Deutsche Wohnen & Co enteignen: Abstimmung am Wahltag

Der Volksentscheid über die Vergesellschaftung der Wohnungskonzerne kommt. Abgestimmt wird parallel zu den Wahlen am 26. September.

lila-gelbe Smiley-Fahne

Deutsche Wohnen & Co enteignen hat gut lachen Foto: dpa

BERLIN taz | Der von Deutsche Wohnen & Co enteignen initiierte Volksentscheid über die Vergesellschaftung der Bestände der großen Immobilienkonzerne wird am 26. September parallel zu den Bundestags-, Abgeordnetenhaus- und Bezirkswahlen stattfinden. Das entschied der Berliner Senat am Dienstag. Die Festlegung auf den Wahltermin war zuvor erwartet worden. Möglich wäre jedoch auch die Bestimmung eines eigenständigen Termins gewesen.

Bedingung für den Volksentscheid war der Erfolg des Volksbegehrens, der seit vergangenen Donnerstag feststeht. Die Landeswahlleiterin hatte an dem Tag bekannt gegeben, dass die Initiative das erforderliche Quorum von 171.783 gültigen Unterschriften übersprungen hat. Ausgezählt hatten die Bezirksämter 272.941 von insgesamt 359.063 eingereichten Unterschriften. Die Quote der ungültigen Stimmen lag bei 32,7 Prozent.

Abstimmungsberechtigt für den Volksentscheid sind per Gesetz all jene, die auch an der Abgeordnetenhauswahl teilnehmen dürfen, also deutsche Staatsbürger*innen, die am Tage der Wahl das 18. Lebensjahr vollendet haben und seit mindestens drei Monaten ununterbrochen in Berlin ihren Wohnsitz haben. Für den Erfolg des Entscheids genügt eine Mehrheit an Ja-Stimmen. Das Mindestquorum von 25 Prozent von Wahlberechtigten – mindestens 613.000 Stimmen – wird angesichts der parallel stattfindenden Wahlen keine Hürde sein.

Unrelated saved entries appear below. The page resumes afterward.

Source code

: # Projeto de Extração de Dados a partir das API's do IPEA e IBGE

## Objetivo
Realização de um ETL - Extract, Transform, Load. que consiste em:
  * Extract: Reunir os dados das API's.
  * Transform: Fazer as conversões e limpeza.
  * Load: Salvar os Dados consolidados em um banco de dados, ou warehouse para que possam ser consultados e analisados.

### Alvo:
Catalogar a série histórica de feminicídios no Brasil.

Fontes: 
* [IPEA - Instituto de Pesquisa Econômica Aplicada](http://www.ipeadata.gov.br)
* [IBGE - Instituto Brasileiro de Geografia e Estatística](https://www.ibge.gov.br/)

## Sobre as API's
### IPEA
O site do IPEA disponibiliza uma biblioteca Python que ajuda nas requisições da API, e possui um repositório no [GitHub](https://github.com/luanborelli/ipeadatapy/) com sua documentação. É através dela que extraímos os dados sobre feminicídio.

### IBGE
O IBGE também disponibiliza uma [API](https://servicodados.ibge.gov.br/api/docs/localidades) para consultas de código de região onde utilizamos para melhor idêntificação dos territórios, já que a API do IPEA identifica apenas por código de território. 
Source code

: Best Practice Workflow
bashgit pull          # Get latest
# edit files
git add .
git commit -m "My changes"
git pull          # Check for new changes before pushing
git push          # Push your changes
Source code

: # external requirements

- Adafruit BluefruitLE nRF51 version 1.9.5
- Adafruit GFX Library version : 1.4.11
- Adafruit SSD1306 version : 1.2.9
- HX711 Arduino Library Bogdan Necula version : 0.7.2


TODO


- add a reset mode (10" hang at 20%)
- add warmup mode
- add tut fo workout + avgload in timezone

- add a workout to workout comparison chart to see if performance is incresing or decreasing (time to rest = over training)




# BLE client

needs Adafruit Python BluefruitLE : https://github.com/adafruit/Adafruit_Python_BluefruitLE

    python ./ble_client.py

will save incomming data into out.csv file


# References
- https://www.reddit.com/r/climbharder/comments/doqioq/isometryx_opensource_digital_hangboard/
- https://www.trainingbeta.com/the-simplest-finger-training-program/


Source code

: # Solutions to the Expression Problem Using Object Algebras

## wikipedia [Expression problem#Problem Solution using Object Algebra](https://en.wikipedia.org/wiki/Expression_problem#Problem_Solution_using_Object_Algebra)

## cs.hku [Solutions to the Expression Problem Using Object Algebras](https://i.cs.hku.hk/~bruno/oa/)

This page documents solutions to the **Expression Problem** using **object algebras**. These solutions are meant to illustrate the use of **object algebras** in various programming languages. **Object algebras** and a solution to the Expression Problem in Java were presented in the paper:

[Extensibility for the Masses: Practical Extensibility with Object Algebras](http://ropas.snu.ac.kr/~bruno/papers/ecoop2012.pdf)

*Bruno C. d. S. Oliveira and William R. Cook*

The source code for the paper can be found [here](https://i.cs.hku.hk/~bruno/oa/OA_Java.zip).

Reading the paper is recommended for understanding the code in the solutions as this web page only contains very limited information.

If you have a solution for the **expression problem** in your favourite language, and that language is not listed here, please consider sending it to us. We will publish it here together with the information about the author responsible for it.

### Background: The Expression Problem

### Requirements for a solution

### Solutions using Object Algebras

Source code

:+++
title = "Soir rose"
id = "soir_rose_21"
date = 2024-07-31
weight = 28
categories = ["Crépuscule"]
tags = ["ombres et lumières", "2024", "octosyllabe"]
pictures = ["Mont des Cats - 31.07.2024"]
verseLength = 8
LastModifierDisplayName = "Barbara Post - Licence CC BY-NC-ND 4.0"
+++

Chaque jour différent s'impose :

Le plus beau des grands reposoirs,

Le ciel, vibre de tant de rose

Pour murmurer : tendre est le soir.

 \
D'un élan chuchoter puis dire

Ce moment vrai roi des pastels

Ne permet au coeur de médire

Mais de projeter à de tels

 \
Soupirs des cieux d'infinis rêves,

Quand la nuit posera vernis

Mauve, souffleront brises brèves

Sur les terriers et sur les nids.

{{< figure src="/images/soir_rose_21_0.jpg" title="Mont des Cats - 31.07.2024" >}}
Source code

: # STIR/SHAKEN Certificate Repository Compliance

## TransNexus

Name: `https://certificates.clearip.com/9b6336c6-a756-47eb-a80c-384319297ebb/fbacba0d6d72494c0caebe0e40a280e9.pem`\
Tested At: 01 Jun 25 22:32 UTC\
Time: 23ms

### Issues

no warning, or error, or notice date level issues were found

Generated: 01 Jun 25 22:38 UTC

Innerhalb der Initiative war viel darüber diskutiert worden, ob ein Termin am Wahltag die Erfolgschancen erhöht oder schmälert. Anders als bei einem eigenständigen Termin, der vor allem die Be­für­wor­te­r*in­nen mobilisiert, werden an diesem Tag auch die Wäh­le­r*in­nen jener Parteien über die Vergesellschaftung abstimmen, die das Vorhaben ablehnen. Bei einer Umfrage Ende April hatten sich allerdings auch 33 Prozent der potenziellen CDU-Wähler*innen für die Enteignung ausgesprochen. Sicher ist: Ein Ergebnis mit größtmöglicher Beteiligung bringt auch die größtmögliche demokratische Legitimation.